◆ Prompt ◆
Please extract the text from each row below, line by line, without changing a word.

◆ Data shown ◆
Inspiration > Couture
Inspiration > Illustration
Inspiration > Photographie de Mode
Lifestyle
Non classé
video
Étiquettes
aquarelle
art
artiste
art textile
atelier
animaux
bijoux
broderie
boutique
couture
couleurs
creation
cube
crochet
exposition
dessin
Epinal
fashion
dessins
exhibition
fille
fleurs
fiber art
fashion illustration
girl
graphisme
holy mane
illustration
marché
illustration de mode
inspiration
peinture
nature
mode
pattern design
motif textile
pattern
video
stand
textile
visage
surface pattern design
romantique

◆ Completed task ◆
Inspiration > Couture
Inspiration > Illustration
Inspiration > Photographie de Mode
Lifestyle
Non classé
video
Étiquettes
aquarelle
art
artiste
art textile
atelier
animaux
bijoux
broderie
boutique
couture
couleurs
creation
cube
crochet
exposition
dessin
Epinal
fashion
dessins
exhibition
fille
fleurs
fiber art
fashion illustration
girl
graphisme
holy mane
illustration
marché
illustration de mode
inspiration
peinture
nature
mode
pattern design
motif textile
pattern
video
stand
textile
visage
surface pattern design
romantique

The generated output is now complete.